[Page extract Boundary: Start]
6. Withdrawal of Fund's
Assets.
If the Delegate determines that an arrangement with a specific Eligible Foreign
Custodian selected by the Delegate under Section 3 of this Delegation Schedule
no longer meets the requirements of said Section, Delegate shall withdraw the
Fund's Assets from the non-complying arrangement as soon as reasonably
practicable; provided, however, that if in the reasonable judgment of the
Delegate, such withdrawal would require liquidation of any of the Fund's Assets
or would materially impair the liquidity, value or other investment
characteristics of the Fund's Assets, it shall be the duty of the Delegate to
provide information regarding the particular circumstances and to act only in
accordance with Instructions of the Bank with respect to such
liquidation or other withdrawal.
[Page extract Boundary: End]
[Record extracts Boundary: Start]
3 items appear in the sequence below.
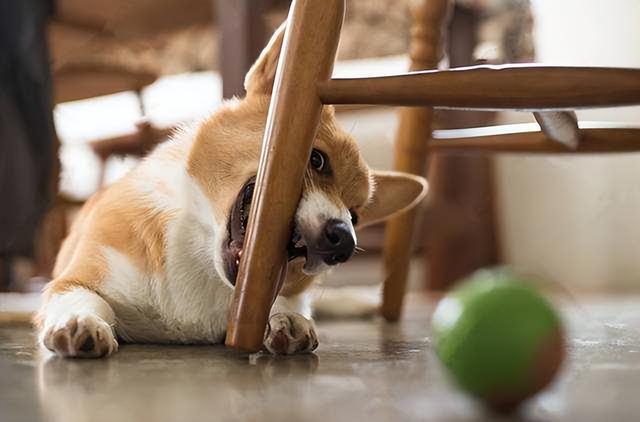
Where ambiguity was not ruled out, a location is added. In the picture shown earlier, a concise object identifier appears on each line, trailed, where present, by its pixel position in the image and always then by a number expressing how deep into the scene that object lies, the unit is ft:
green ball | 2.29
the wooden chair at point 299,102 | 3.41
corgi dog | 3.84
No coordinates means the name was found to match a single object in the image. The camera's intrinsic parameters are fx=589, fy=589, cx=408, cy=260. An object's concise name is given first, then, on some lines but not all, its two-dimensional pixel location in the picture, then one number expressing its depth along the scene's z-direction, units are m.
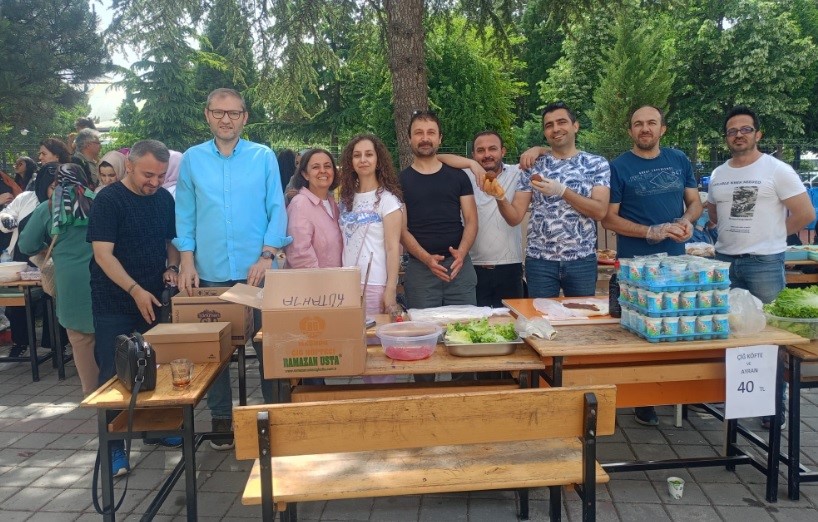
[Record extracts Boundary: End]
* [Activity 1] In the asset-withdrawal provision, how soon must the Delegate withdraw the Fund's Assets from a non-complying arrangement?
* [Activity 2] Write the next part of the asset-withdrawal provision, picking up after its final sentence.

* [Exercise answer 1] As soon as reasonably practicable.

* [Exercise answer 2]
7. Direction as to Eligible
Foreign Custodian. Notwithstanding this Delegation Schedule,
the Bank may direct the Delegate to place and maintain the Fund's Assets with a
particular Eligible Foreign Custodian, including without limitation with respect
to investment in countries as to which the Global Sub-custodian will not provide
delegation services. In such event, the Delegate shall be entitled to
rely on any such instruction as an Instruction under the terms of the Custodian
Agreement and shall have no duties under this Delegation Schedule with respect
to such arrangement save those that it may undertake specifically in writing
with respect to each particular instance.
8. Standard of
Care. In
carrying out its duties under this Delegation Schedule, the Delegate agrees to
exercise reasonable care, prudence and diligence such as a person having
responsibility for safekeeping the Fund's Assets would exercise.
9. Representations. The
Delegate hereby represents and warrants that it is a U.S. Bank and that this
Delegation Schedule has been duly authorized, executed and delivered by the
Delegate and is a legal, valid and binding agreement of the
Delegate.
The Bank
hereby represents and warrants that each Board of Directors has determined that
it is reasonable to rely on the Delegate to perform the delegated
responsibilities provided for herein and that this Delegation Schedule has been
duly authorized, executed and delivered by the Bank and is a legal, valid and
binding agreement of the Bank.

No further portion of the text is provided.